While the problem of finding the most preferred outcome can be conducted in linear time in the number of nodes, the problem of dominance testing is known to be hard in general, requiring worst-case exponential time in practice. A significant aspect of this complexity is the possibility of exponentially long flipping sequences [4]. In earlier work, I observed that long sequences appeared to be rare [1]. I also reasoned that very long transitive sequences were unlikely to provide useful information about human preferences if the possibility of noise was taken into account. That is, if even some small percentage of the rules could be represented incorrectly—for example, due to an entry error during the elicitation process, then the probability that a given sequence correctly represents the decision maker’s preferences diminishes to what would be expected from chance as the length of the transitive sequence increases. However, my earlier experiments relied on generation methods that did not provide i.i.d. guarantees. More recently, I have been performing additional experiments using the method of i.i.d. generation discussed above. These show that in most cases the expected flipping length is relatively close to the Hamming distance, the number of features in which the two alternatives differ. I have also shown that the average path length of the dependency graph is a good predictor of flipping sequence length.

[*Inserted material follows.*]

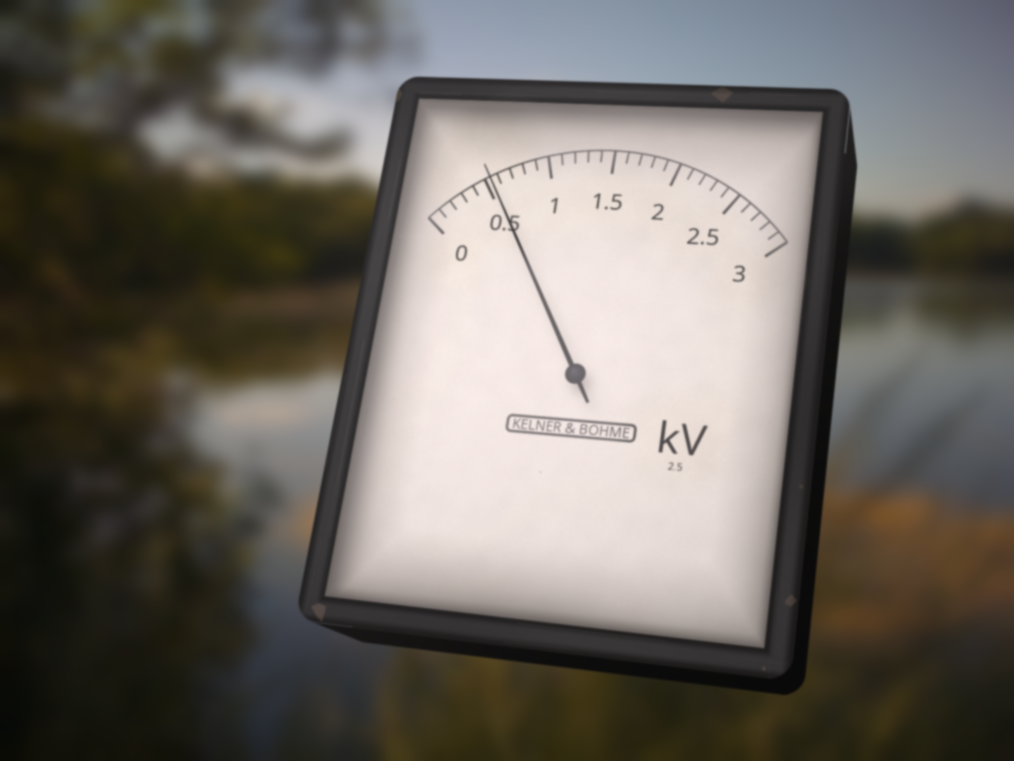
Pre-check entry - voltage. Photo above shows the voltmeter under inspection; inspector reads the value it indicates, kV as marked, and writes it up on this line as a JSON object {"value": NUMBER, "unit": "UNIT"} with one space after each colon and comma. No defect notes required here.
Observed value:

I have also shown how to reduce general dominance testing problems to one of Boolean satisfiability so that the heuristic methods employed by modern SAT solver can be leveraged. Others have elsewhere shown how to reduce the problem to one of planning [4], model checking [10], or (indirectly) constraint satisfaction [9]. In more recent work, I have suggested the possibility of limiting search depth based on the expected length of flipping sequence given parameters that are easy to compute.

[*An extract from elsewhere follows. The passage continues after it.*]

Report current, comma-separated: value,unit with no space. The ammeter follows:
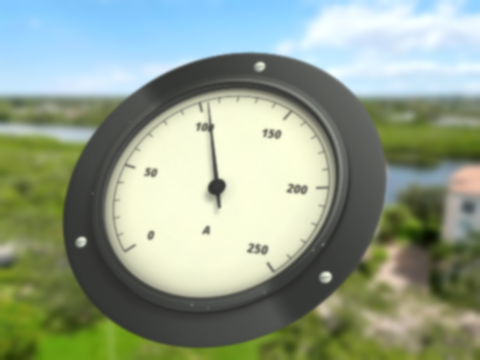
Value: 105,A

In future work, I hope to show the effect of indifference and incomparability on flipping sequence lengths. I am also comparing the performance of different algorithms that have been proposed and considering how to combine such algorithms into a portfolio for dominance testing. Finally, I am interested in discovering better heuristic methods for dominance testing.

4 Eliciting and Learning CP-nets

CP-nets can be elicited directly or indirectly from a user or learned from observational data. Direct elicitation assumes human subjects can introspect on the cause-and-effect processes that underlie their preferences. This is a particularly strong assumption that seems unrealistic in many settings [3].

Indirect elicitation relies on the weaker assumption that subjects can answer whether one alternative is preferred to another (“I prefer the blue minivan to the red one”) without providing explanations for such preferences. At the ADT-2013 conference [7], I presented a heuristic algorithm, earlier proposed by Guerin [6], for indirectly eliciting CP-nets through user queries. In that paper we assumed strict, complete preferences over binary variables and that the user could answer queries consistently.

In later work [1], I considered the problem of learning CP-nets from choice data. There I relaxed some of the customary modeling assumptions in favor of models with multi-valued variables over which the subject may be indifferent and/or inconsistent. I presented the case that such CP-nets are necessary for many simple, real-world problems. I then showed how to leverage the power of SAT solvers to learn such CP-nets from choice data. More recently, I have proposed a novel encoding for tree-shaped CP-nets that enables local search. This method allows searching for a suitable tree-shaped CP-net even if the comparison set is inconsistent due to noise. Moreover, since it is a learning- rather than an elicitation-based method, it does not depend on the subject’s capacity to introspect or to respond or choose consistently. In future work, I hope to improve on this method and extend it to a richer class of CP-nets.